_Available records_
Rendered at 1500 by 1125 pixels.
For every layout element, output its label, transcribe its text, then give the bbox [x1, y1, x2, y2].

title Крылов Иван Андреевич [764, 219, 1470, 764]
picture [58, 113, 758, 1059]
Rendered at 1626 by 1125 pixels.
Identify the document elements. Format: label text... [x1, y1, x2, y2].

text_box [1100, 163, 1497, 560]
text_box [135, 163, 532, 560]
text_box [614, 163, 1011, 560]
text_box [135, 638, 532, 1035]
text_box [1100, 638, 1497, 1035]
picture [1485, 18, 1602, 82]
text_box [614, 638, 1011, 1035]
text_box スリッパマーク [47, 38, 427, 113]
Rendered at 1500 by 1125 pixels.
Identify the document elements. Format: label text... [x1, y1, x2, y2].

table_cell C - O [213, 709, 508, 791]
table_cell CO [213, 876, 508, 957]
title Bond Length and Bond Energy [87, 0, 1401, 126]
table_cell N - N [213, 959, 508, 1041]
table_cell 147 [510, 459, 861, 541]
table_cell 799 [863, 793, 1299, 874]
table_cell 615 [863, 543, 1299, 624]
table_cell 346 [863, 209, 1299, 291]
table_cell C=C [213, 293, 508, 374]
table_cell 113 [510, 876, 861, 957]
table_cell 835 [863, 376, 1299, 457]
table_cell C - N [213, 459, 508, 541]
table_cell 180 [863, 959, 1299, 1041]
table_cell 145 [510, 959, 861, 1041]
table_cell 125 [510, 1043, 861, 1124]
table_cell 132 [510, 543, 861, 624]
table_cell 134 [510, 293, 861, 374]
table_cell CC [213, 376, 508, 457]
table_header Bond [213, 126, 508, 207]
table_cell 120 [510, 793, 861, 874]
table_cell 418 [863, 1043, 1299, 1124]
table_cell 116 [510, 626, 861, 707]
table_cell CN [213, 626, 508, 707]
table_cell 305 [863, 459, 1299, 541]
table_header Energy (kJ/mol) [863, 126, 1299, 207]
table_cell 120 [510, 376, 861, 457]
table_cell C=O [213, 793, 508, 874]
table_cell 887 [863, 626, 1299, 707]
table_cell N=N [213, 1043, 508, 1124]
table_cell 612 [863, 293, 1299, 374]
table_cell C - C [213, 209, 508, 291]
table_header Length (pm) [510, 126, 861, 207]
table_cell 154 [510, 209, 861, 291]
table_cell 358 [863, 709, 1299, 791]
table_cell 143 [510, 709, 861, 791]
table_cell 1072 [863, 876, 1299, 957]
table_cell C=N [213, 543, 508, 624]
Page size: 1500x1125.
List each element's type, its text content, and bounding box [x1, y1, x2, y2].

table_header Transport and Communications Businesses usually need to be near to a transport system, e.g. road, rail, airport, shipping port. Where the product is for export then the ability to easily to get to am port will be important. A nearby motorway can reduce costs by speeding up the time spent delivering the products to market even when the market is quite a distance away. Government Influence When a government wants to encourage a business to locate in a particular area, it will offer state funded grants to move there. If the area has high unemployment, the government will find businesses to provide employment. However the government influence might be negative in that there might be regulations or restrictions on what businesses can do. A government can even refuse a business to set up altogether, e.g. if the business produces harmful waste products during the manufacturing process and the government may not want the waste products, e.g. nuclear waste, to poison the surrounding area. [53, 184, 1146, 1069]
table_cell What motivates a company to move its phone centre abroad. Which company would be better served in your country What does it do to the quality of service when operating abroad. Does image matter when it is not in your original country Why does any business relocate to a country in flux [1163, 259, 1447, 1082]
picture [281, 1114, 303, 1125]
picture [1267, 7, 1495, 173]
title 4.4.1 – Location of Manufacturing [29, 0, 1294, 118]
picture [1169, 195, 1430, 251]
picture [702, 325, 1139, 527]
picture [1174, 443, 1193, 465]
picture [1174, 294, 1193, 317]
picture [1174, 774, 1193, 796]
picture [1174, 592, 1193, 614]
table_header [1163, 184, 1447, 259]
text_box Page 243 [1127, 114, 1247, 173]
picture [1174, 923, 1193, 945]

_Exercise details_
Exact duplication is required for the lines above, from the line that contains "text_box [1100, 638, 1497, 1035]" to the line that contains "Page size: 1500x1125.", inclusive; omit all others.

_Solution for this exercise_
text_box [1100, 638, 1497, 1035]
picture [1485, 18, 1602, 82]
text_box [614, 638, 1011, 1035]
text_box スリッパマーク [47, 38, 427, 113]
Rendered at 1500 by 1125 pixels.
Identify the document elements. Format: label text... [x1, y1, x2, y2].

table_cell C - O [213, 709, 508, 791]
table_cell CO [213, 876, 508, 957]
title Bond Length and Bond Energy [87, 0, 1401, 126]
table_cell N - N [213, 959, 508, 1041]
table_cell 147 [510, 459, 861, 541]
table_cell 799 [863, 793, 1299, 874]
table_cell 615 [863, 543, 1299, 624]
table_cell 346 [863, 209, 1299, 291]
table_cell C=C [213, 293, 508, 374]
table_cell 113 [510, 876, 861, 957]
table_cell 835 [863, 376, 1299, 457]
table_cell C - N [213, 459, 508, 541]
table_cell 180 [863, 959, 1299, 1041]
table_cell 145 [510, 959, 861, 1041]
table_cell 125 [510, 1043, 861, 1124]
table_cell 132 [510, 543, 861, 624]
table_cell 134 [510, 293, 861, 374]
table_cell CC [213, 376, 508, 457]
table_header Bond [213, 126, 508, 207]
table_cell 120 [510, 793, 861, 874]
table_cell 418 [863, 1043, 1299, 1124]
table_cell 116 [510, 626, 861, 707]
table_cell CN [213, 626, 508, 707]
table_cell 305 [863, 459, 1299, 541]
table_header Energy (kJ/mol) [863, 126, 1299, 207]
table_cell 120 [510, 376, 861, 457]
table_cell C=O [213, 793, 508, 874]
table_cell 887 [863, 626, 1299, 707]
table_cell N=N [213, 1043, 508, 1124]
table_cell 612 [863, 293, 1299, 374]
table_cell C - C [213, 209, 508, 291]
table_header Length (pm) [510, 126, 861, 207]
table_cell 154 [510, 209, 861, 291]
table_cell 358 [863, 709, 1299, 791]
table_cell 143 [510, 709, 861, 791]
table_cell 1072 [863, 876, 1299, 957]
table_cell C=N [213, 543, 508, 624]
Page size: 1500x1125.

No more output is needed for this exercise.